Certain low-cost alternatives, such as software RAID and multi-initiator parallel SCSI, are not compatible or appropriate for use on the shared cluster storage. Refer to Section 1.1 Choosing a Hardware Configuration, for more information.
Service configuration framework
Clusters allow you to easily configure individual services to make data and applications highly available. To create a service, you specify the resources used in the service and properties for the service, including the service name, application start, stop, and status script, disk partitions, mount points, and the cluster members on which you prefer the service to run. After you add a service, the cluster management software stores the information in a cluster configuration file on shared storage, where the configuration data can be accessed by all cluster members.
The cluster provides an easy-to-use framework for database applications. For example, a database service serves highly-available data to a database application. The application running on a cluster member provides network access to database client systems, such as Web servers. If the service fails over to another member, the application can still access the shared database data. A network-accessible database service is usually assigned an IP address, which is failed over along with the service to maintain transparent access for clients.
The cluster service framework can be easily extended to other applications, as well.
By assigning a service to a restricted failover domain, you can limit the members that are eligible to run a service in the event of a failover. (A service that is assigned to a restricted failover domain cannot be started on a cluster member that is not included in that failover domain.) You can order the members in a failover domain by preference to ensure that a particular member runs the service (as long as that member is active). If a service is assigned to an unrestricted failover domain, the service starts on any available cluster member (if none of the members of the failover domain are available).
Data integrity assurance
To ensure data integrity, only one member can run a service and access service data at one time. The use of power switches in the cluster hardware configuration enables a member to power-cycle another member before restarting that member's services during the failover process. This prevents any two systems from simultaneously accessing the same data and corrupting it. Although not required, it is recommended that power switches are used to guarantee data integrity under all failure conditions. Watchdog timers are an optional variety of power control to ensure correct operation of service failover.
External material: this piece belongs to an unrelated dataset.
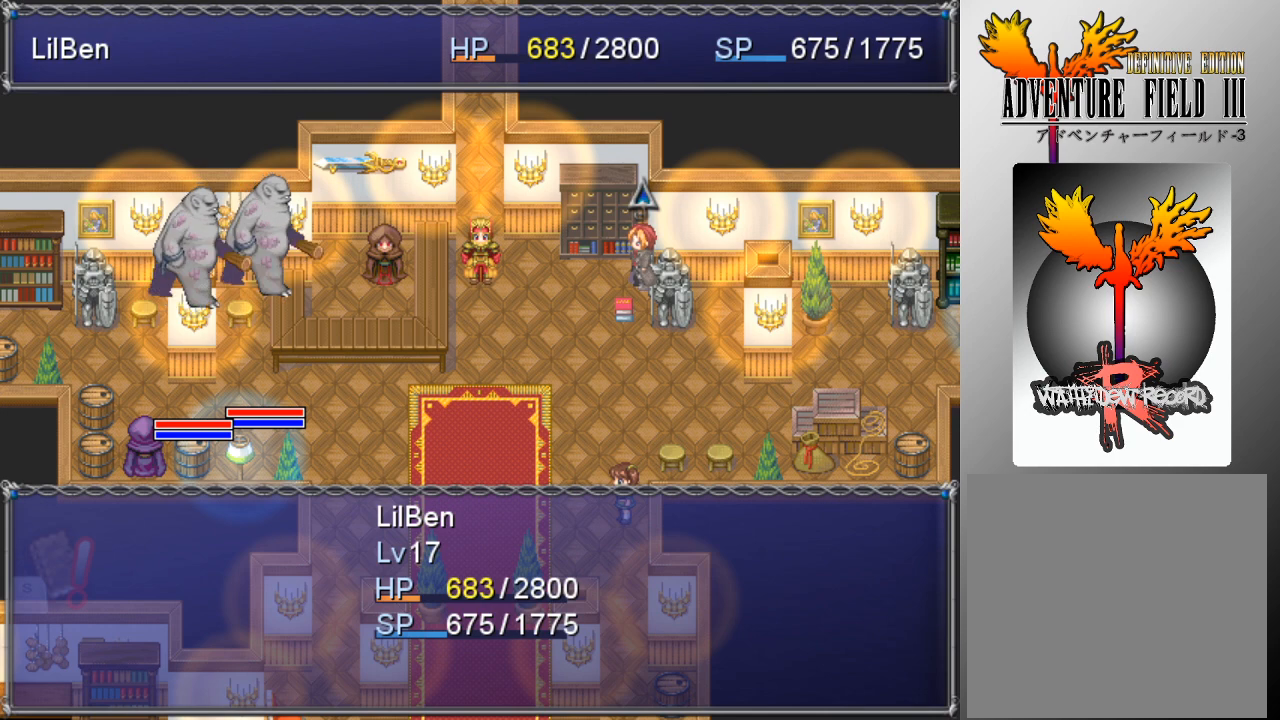
{"buttons": [], "left_stick": "center", "events": [[300, "A", "down"], [367, "A", "up"]]}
Cluster administration user interface
The cluster administration interface facilitiates management tasks such as: creating, starting, and stopping services; relocating services from one member to another; modifying the cluster configuration (to add or remove services or resources); and monitoring the cluster members and services.
Ethernet channel bonding
To monitor the health of the other members, each member monitors the health of the remote power switch, if any, and issues heartbeat pings over network channels. With Ethernet channel bonding, multiple Ethernet interfaces are configured to behave as one, reducing the risk of a single-point-of-failure in the typical switched Ethernet connection between systems.
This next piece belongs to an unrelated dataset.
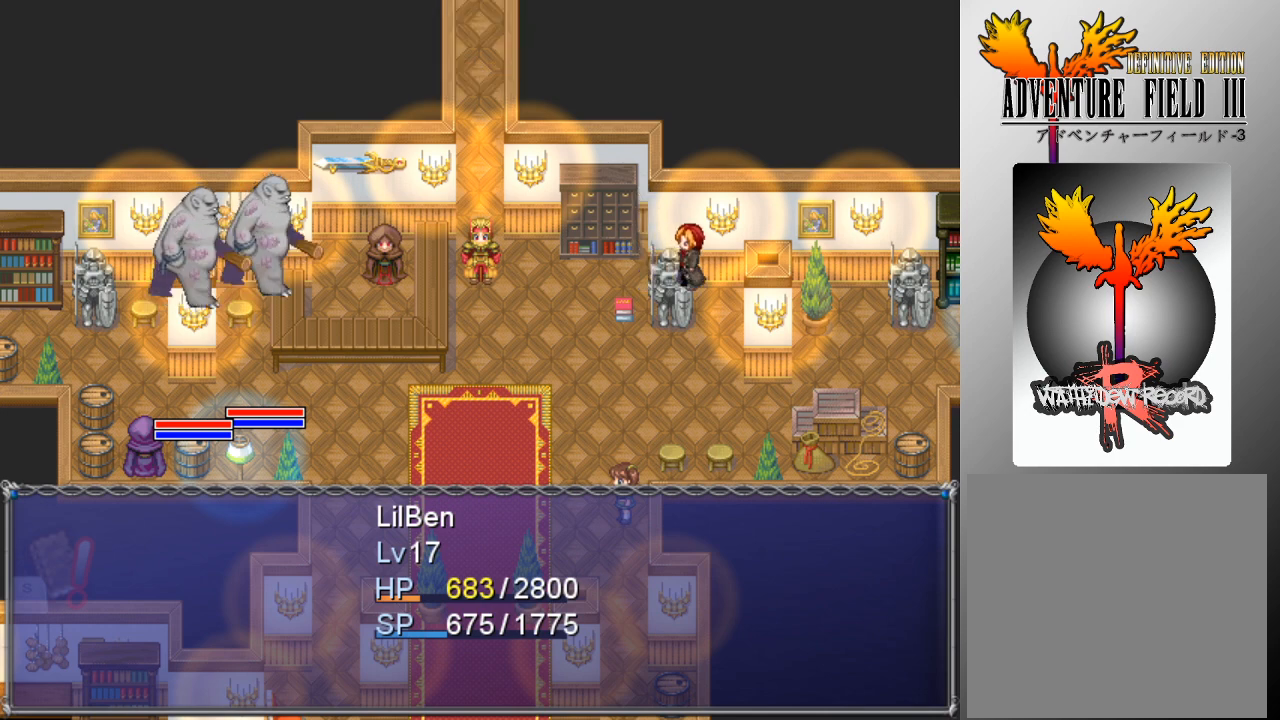
{"buttons": [], "left_stick": "center", "events": []}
Shared storage for quorum information
Shared state information includes whether the member is active. Service state information includes whether the service is running and which member is running the service. Each member checks to ensure that the status of the other members is up to date.
In a two-member cluster, each member periodically writes a timestamp and cluster state information to two shared cluster partitions located on shared disk storage. To ensure correct cluster operation, if a member is unable to write to both the primary and shadow shared cluster partitions at startup time, it is not allowed to join the cluster. In addition, if a member is not updating its timestamp, and if heartbeats to the system fail, the member is removed from the cluster.
Figure 2 shows how members communicate in a cluster configuration. Note that the terminal server used to access system consoles via serial ports is not a required cluster component.
Service failover capability
If a hardware or software failure occurs, the cluster takes the appropriate action to maintain application availability and data integrity. For example, if a member completely fails, another member (in the associated failover domain, if used, or in the cluster) restarts its services. Services already running on this member are not disrupted.
When the failed member reboots and is able to write to the shared cluster partitions, it can rejoin the cluster and run services. Depending on how the services are configured, the cluster can re-balance the services among the members.
Manual service relocation capability
In addition to automatic service failover, a cluster allows you to cleanly stop services on one member and restart them on another member. You can perform planned maintenance on a member system while continuing to provide application and data availability.
Event logging facility
To ensure that problems are detected and resolved before they affect service availability, the cluster daemons log messages by using the conventional Linux syslog subsystem. You can customize the severity level of the logged messages.
The infrastructure in a cluster can optionally monitor the state and health of an application. In this manner, should an application-specific failure occur, the cluster automatically restarts the application. In response to the application failure, the application attempts to be restarted on the member it was initially running on; failing that, it restarts on another cluster member. You can specify which members are eligible to run a service by assigning a failover domain to the service.